• [WHAT THIS TASK INVOLVES]: Nothing but the exact text of the entries should appear in your answer; pictures stay out.

(Stored entries)
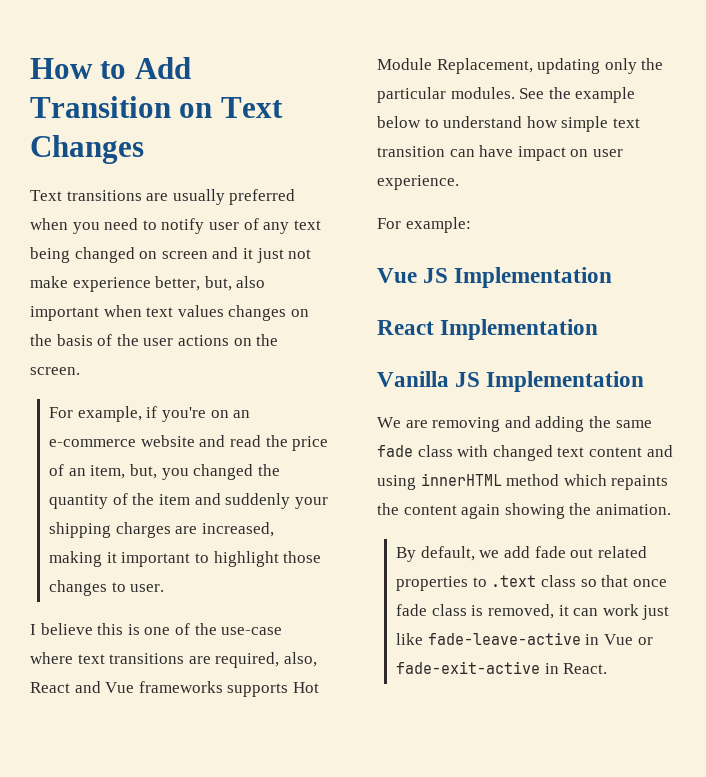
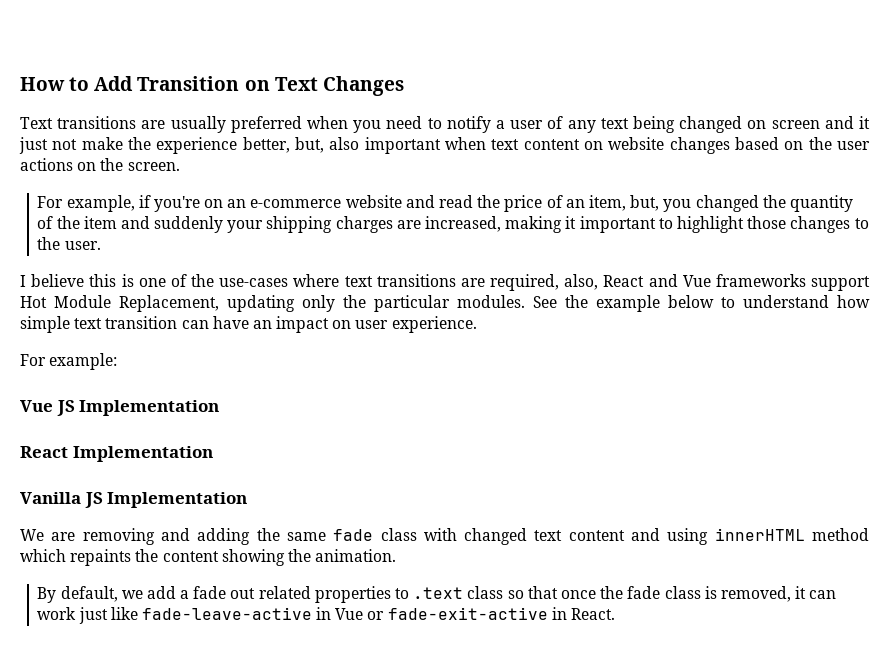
(205, 226) none -> [495,120,505,129] a
(68, 282) none -> [127,137,151,150] the
[177,305,309,321] [30,334,113,346] values changes on the basis of -> [523,137,804,154] content on website changes based on
(126, 587) none -> [37,237,61,250] the
[221,627,283,635] use-case -> [219,278,289,287] use-cases
[227,683,289,697] supports -> [810,276,870,291] support
(514, 151) none -> [252,320,272,329] an
[461,504,501,519] again -> (219, 556) none
(531, 552) none -> [180,590,190,599] a
(667, 583) none -> [600,586,624,599] the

• [RESPONSE AREA]:
(205, 226) none -> [495,120,505,129] a
(68, 282) none -> [127,137,151,150] the
[177,305,309,321] [30,334,113,346] values changes on the basis of -> [523,137,804,154] content on website changes based on
(126, 587) none -> [37,237,61,250] the
[221,627,283,635] use-case -> [219,278,289,287] use-cases
[227,683,289,697] supports -> [810,276,870,291] support
(514, 151) none -> [252,320,272,329] an
[461,504,501,519] again -> (219, 556) none
(531, 552) none -> [180,590,190,599] a
(667, 583) none -> [600,586,624,599] the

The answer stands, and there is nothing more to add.